I-522 also known as the ‘Mandatory Labeling of Genetically Engineered Food Measure’, demands mandatory labels on the front of food packages which says a product is made partially using genetic engineering or, for fresh foods and seeds, if it is genetically engineered.
If it had been approved, the initiative would have required foods that contain genetically modified organisms (GMOs) to be labeled or face a penalty of up to $1,000 a day for each mislabeled item.
'It would only confuse consumers'
The stipulations would have taken effect on July 1, 2015.
Jim Greenwood, president/CEO, the Biotechnology Industry Organization (BIO), said food labels should convey valuable and accurate information to consumers but mandatory initiatives to label all foods containing genetically modified ingredients would only confuse consumers and raise food prices without any additional benefits.
“Just like 27 million voters in California and Oregon, Washington voters saw how this burdensome and deceptive labeling scheme would have created more state bureaucracy, imposed new costs and burdens on local farmers and businesses, and increased food prices for Washington families,” he added.
“We will continue to explore options that provide consumers with valuable information about the foods we eat.
“One example is the GMO Answers website, where consumers’ questions about GMOs and how our food is grown are asked and answered in a timely manner.
Inserting DNA/RNA into organisms
“Other informational resources include statements from credible scientific groups such as the American Medical Association and the World Health Organization, among others.”
According to the Washington Official Voter Guide 2013, I-522 defined GMOs as foods in which there have been "changes to genetic material produced through techniques that directly insert DNA or RNA into organisms or that use cell fusion techniques to overcome natural barriers to cell multiplication or recombination."
The vote was brought to the Washington state ballot by anti-GMO activists as part of a national agenda to ban foods derived from genetically engineered crops.
It was opposed by farmers, scientists, doctors, consumers and businesses from across the state.
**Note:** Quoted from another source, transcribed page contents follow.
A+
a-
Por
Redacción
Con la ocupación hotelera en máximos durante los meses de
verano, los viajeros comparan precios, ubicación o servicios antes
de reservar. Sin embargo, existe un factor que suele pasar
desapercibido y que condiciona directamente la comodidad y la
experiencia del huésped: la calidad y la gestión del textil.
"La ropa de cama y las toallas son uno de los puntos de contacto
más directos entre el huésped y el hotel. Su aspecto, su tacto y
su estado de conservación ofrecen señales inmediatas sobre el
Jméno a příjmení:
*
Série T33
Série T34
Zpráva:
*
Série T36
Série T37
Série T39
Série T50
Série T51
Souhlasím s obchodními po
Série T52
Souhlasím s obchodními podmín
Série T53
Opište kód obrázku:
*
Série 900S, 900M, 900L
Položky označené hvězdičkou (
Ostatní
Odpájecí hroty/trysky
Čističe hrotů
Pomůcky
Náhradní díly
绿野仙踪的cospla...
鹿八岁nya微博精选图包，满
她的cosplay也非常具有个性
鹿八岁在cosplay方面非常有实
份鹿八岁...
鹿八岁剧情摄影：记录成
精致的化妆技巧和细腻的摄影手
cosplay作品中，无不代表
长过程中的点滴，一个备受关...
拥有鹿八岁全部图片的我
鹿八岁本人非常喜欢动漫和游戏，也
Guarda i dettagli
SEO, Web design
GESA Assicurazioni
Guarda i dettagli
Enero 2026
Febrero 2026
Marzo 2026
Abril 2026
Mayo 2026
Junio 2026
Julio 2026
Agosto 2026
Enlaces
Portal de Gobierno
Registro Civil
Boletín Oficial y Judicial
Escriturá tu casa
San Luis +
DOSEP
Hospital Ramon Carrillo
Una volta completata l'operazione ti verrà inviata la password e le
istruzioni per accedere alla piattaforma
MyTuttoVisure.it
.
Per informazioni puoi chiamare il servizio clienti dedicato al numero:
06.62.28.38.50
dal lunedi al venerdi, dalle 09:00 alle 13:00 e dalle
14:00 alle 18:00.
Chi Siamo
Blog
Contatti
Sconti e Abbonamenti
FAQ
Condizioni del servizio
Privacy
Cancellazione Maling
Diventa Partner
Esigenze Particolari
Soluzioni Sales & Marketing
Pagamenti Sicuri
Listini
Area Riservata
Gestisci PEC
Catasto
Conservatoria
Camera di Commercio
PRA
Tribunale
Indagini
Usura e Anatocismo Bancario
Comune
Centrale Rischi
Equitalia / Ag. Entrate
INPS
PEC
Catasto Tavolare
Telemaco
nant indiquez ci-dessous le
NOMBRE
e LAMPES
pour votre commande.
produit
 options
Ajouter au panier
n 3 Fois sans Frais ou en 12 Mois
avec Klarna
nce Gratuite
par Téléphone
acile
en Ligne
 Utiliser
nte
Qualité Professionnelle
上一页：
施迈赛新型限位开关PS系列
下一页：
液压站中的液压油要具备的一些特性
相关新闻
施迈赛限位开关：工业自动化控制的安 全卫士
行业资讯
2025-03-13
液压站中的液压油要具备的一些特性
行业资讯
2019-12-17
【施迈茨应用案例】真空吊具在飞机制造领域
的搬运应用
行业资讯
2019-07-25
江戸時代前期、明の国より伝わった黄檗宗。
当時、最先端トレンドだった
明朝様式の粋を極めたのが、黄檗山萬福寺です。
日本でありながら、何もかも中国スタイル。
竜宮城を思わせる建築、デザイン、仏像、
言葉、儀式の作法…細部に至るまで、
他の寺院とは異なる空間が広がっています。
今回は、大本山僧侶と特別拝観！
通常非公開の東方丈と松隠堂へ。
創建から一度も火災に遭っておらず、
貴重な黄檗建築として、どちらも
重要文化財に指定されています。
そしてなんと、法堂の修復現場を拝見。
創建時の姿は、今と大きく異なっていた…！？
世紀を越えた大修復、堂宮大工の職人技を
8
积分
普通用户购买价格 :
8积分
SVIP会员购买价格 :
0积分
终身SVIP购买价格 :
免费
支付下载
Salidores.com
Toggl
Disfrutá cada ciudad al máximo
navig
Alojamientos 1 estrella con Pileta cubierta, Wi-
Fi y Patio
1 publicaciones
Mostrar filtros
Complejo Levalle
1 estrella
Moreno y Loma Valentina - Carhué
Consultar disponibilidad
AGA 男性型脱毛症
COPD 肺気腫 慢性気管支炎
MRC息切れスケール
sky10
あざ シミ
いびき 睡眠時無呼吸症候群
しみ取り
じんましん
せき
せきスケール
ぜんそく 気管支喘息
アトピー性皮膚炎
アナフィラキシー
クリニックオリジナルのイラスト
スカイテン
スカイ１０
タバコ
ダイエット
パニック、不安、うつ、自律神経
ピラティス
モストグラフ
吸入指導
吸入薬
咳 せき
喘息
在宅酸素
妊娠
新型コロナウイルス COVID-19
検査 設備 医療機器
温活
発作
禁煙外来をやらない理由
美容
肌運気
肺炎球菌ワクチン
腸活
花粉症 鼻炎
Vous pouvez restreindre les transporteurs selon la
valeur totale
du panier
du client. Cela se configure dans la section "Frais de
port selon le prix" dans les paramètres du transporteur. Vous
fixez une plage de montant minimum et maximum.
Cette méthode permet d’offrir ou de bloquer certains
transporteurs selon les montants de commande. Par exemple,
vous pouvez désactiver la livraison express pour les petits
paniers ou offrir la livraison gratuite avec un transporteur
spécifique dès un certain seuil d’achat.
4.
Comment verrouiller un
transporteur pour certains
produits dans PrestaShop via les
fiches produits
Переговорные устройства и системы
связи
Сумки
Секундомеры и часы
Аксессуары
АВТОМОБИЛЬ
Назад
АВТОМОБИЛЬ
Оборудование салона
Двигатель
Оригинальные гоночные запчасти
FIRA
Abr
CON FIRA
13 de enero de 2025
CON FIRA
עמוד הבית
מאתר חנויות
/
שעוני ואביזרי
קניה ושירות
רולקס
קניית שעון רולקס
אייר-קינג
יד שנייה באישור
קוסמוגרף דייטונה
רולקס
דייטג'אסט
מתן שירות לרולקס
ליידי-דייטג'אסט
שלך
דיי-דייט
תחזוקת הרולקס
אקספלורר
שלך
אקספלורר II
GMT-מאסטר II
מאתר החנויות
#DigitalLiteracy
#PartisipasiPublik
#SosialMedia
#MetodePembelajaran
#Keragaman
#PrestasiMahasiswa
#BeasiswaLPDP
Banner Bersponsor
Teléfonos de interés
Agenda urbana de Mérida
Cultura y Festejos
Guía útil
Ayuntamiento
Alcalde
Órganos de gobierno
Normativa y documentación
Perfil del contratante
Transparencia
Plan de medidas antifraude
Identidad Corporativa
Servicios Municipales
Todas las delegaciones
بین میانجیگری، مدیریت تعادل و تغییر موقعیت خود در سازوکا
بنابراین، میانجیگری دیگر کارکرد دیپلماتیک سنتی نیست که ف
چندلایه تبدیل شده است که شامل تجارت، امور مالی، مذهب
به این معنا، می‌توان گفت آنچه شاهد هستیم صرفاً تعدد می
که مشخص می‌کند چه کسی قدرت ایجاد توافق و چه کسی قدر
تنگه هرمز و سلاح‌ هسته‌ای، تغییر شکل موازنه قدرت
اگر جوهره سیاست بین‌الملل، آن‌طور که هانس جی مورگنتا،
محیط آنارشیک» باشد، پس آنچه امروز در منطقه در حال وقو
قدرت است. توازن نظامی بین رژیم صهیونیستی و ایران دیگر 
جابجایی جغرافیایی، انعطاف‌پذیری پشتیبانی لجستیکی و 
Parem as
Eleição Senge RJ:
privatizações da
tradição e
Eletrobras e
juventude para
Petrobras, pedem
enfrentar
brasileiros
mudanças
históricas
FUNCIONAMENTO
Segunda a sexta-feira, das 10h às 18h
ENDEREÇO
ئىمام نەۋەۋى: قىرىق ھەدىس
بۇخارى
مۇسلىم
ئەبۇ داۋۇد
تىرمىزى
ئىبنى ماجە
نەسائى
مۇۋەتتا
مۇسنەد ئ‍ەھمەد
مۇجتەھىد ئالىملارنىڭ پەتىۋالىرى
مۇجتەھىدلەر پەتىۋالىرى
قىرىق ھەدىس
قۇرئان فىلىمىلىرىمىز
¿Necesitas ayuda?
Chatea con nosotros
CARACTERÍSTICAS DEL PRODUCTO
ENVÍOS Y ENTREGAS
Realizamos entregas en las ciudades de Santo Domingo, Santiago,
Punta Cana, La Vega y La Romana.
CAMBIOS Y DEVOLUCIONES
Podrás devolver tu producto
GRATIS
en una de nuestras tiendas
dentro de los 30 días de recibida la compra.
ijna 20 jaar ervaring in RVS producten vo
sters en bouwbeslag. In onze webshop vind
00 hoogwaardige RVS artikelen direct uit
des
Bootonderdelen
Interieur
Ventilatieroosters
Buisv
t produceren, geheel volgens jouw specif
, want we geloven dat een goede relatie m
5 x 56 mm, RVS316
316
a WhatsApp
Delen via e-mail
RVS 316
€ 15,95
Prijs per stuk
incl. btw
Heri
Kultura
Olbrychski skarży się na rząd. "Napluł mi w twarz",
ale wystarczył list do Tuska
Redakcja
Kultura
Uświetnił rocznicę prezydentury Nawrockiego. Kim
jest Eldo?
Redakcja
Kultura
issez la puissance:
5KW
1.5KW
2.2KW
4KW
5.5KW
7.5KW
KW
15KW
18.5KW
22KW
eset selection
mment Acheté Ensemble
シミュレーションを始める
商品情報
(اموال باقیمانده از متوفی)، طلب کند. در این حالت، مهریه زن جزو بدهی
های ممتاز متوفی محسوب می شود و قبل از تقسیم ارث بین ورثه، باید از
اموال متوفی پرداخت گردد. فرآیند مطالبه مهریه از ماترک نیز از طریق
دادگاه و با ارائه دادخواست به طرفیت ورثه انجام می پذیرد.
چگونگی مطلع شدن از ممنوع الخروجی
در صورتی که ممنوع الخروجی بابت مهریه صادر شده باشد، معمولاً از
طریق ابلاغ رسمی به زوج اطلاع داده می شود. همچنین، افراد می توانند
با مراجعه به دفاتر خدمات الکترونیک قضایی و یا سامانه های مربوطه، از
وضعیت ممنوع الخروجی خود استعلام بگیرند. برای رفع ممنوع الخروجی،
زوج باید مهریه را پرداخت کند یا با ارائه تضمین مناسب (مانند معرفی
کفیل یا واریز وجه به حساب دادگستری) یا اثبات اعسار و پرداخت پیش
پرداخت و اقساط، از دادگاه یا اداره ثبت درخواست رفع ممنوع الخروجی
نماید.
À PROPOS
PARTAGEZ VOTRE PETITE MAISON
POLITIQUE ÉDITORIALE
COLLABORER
Election results revealed that 45.16% of voters in Washington were in favor of the initiative, while 54.84% of voters rejected the proposal.
A similar measure, California’s Proposition 37, was defeated in November last year.
BIO is a not-for-profit biotechnology trade association and it represents more than 1,100 biotechnology companies, academic institutions, state biotechnology centers and related organizations across the globe.